As plants enter the fruiting stage, hydroponic tomatoes tend to get ambitious with their truss development. Some cherry tomato varieties can even attempt to grow more than 30 fruits per truss! By clipping the truss down to a balanced amount of fruit, according to plant type and environmental conditions, the remaining fruit will reach their maximum potential. During winter, tomato plants have less energy available to ripen, so it’s best to leave less fruit on the truss.

Maintaining Balance

A plant can cycle between surplus vegetative or reproductive growth according to its environmental conditions and fertilizer ratios. For a long life cycle, it’s important to maintain a proper balance so production is as consistent as possible.
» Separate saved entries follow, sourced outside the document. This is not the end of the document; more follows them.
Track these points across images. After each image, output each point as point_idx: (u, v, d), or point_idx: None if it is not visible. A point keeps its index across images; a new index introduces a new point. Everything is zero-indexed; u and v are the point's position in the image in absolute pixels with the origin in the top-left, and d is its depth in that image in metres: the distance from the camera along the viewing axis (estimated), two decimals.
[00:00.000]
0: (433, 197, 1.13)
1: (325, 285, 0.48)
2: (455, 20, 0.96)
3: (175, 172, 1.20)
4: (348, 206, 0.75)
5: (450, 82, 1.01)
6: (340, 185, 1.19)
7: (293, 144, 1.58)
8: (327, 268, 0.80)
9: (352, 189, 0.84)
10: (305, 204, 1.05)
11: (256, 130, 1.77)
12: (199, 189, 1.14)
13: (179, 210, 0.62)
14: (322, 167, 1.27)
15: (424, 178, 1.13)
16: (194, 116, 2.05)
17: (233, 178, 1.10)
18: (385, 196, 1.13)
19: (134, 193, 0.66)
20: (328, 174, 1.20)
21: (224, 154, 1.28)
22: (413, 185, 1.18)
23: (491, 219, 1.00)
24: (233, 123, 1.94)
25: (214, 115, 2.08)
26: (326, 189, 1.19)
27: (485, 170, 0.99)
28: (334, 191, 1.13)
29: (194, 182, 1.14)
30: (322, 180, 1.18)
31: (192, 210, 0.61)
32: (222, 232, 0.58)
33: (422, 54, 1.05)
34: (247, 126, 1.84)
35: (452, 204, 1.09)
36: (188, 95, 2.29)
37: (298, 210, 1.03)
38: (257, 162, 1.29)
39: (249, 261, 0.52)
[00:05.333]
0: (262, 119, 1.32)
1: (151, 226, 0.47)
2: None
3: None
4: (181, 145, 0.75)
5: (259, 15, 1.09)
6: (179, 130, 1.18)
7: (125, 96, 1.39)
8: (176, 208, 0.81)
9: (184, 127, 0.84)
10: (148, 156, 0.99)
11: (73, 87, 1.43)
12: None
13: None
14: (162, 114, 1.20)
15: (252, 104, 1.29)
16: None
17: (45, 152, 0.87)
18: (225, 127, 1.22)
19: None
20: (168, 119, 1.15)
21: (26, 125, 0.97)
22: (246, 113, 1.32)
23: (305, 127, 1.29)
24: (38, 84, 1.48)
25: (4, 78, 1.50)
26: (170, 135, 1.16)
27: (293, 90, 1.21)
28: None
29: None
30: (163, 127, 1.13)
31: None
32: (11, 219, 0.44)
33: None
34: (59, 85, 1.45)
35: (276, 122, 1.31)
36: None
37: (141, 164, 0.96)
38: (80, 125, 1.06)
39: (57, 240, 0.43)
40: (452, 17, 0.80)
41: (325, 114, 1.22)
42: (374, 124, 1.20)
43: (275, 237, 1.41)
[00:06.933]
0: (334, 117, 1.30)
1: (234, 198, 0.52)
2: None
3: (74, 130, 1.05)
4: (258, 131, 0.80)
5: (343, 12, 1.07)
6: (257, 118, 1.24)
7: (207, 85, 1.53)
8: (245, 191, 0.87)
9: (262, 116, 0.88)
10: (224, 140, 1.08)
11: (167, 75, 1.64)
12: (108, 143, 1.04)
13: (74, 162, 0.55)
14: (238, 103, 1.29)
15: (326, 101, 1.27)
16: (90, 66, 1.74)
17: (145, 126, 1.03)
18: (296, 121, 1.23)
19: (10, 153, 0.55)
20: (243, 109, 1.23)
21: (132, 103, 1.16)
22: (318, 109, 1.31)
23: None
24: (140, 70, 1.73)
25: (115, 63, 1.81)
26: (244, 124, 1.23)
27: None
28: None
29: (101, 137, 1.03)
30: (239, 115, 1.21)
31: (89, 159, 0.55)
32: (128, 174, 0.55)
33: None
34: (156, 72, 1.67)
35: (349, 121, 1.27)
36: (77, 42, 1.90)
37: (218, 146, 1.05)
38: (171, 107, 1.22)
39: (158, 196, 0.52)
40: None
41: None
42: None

A higher nitrogen ratio will steer the plant towards vegetative growth. Plant morphological characteristics such as stem thickness and elongation, and the distance between the apical meristem and the last open flower, and are good indictors of plant growth status. For example, a reduction in stem thickness is a good indicator of reproductive growth and is often the result of increased environmental stress. For most tomato cultivars, a thicker stem indicates vegetative growth tendencies.

Pollinating Properly

Contrary to the myth that tomato plants can self-pollinate, they actually require motion to release the pollen from within the anther (the male organ). Generally, bees land on the flower and vibrate their wing muscles, causing the pollen to fall down onto their bellies. Commercial tomato farmers generally decide between mechanical pollination and natural techniques. Mechanical pollination involves the physical shaking or vibrating of the flower cluster. Humidity and temperature conditions are often ideal in the early afternoon for mechanical pollination. The best approach is to use an electric vibrator on each truss or to use a metal pole to shake the wires above plants.
The more natural method of pollinating large greenhouses is using bees. However, maintaining a healthy hive requires an integrated pest management approach. There needs to be a proper balance of tomato flowers and bees. The bees pose no threat to people working in the greenhouse, but will be devastated by any insecticides used on the crop. Consequently, bumblebee pollination works well in pesticide-free greenhouses.

Timing the Harvest

After all the love and work put into your tomatoes, it’s time for a delicious harvest! But when is the best time to collect the fruit? Tomatoes emit ethylene gas, which causes a reduction of chlorophyll (the green stuff) and increases the carotenoids (reds and yellows) within the fruit. This causes the flesh to soften and the fruit to change color. This also explains why tomatoes continue to ripen after they have been harvested. For personal or commercial gardens, the ideal time to harvest is when the first signs of red appear on the fruit. Harvesting at this stage gives the fruit a longer shelf life and gives you plenty of time to take a bountiful, home-grown harvest to your friends’ houses!